▶ EXERCISE PROMPT
Copy the records from the line with "Item#: 4687" to the line with "Public deaths thought", switching "keter" to "euclid" and changing nothing else.

▶ INFORMATION SHOWN

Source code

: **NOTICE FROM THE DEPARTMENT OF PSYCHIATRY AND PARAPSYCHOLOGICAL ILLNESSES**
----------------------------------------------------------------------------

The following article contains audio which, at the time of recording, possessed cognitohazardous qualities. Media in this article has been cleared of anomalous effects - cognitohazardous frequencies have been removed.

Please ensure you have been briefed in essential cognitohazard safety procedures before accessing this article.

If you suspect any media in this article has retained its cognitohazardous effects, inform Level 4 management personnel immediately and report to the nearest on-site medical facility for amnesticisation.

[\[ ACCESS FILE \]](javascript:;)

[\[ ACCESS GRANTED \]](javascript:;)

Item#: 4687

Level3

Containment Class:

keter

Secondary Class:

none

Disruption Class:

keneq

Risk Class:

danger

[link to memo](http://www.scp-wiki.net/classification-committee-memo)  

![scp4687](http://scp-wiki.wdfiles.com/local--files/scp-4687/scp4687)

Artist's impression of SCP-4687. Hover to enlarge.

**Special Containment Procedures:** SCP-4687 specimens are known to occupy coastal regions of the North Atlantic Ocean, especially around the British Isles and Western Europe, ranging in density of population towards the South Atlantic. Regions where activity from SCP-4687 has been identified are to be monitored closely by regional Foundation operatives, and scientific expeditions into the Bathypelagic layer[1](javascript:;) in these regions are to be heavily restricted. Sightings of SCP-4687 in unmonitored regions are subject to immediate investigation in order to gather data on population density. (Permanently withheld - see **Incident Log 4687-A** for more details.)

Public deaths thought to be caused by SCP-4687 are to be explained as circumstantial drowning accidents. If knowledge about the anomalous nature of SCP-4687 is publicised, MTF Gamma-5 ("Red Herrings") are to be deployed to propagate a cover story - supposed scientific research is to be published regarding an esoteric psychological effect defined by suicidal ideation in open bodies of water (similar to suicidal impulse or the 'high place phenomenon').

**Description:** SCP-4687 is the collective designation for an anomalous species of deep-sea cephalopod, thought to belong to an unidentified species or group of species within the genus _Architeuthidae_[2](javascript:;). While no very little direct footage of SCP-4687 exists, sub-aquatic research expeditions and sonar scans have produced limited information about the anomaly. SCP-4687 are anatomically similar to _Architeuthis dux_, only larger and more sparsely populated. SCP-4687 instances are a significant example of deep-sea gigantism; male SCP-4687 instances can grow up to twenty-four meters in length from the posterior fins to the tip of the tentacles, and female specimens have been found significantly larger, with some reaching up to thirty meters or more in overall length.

▶ OUTPUT BELOW
Item#: 4687

Level3

Containment Class:

euclid

Secondary Class:

none

Disruption Class:

keneq

Risk Class:

danger

[link to memo](http://www.scp-wiki.net/classification-committee-memo)  

![scp4687](http://scp-wiki.wdfiles.com/local--files/scp-4687/scp4687)

Artist's impression of SCP-4687. Hover to enlarge.

**Special Containment Procedures:** SCP-4687 specimens are known to occupy coastal regions of the North Atlantic Ocean, especially around the British Isles and Western Europe, ranging in density of population towards the South Atlantic. Regions where activity from SCP-4687 has been identified are to be monitored closely by regional Foundation operatives, and scientific expeditions into the Bathypelagic layer[1](javascript:;) in these regions are to be heavily restricted. Sightings of SCP-4687 in unmonitored regions are subject to immediate investigation in order to gather data on population density. (Permanently withheld - see **Incident Log 4687-A** for more details.)

Public deaths thought to be caused by SCP-4687 are to be explained as circumstantial drowning accidents. If knowledge about the anomalous nature of SCP-4687 is publicised, MTF Gamma-5 ("Red Herrings") are to be deployed to propagate a cover story - supposed scientific research is to be published regarding an esoteric psychological effect defined by suicidal ideation in open bodies of water (similar to suicidal impulse or the 'high place phenomenon').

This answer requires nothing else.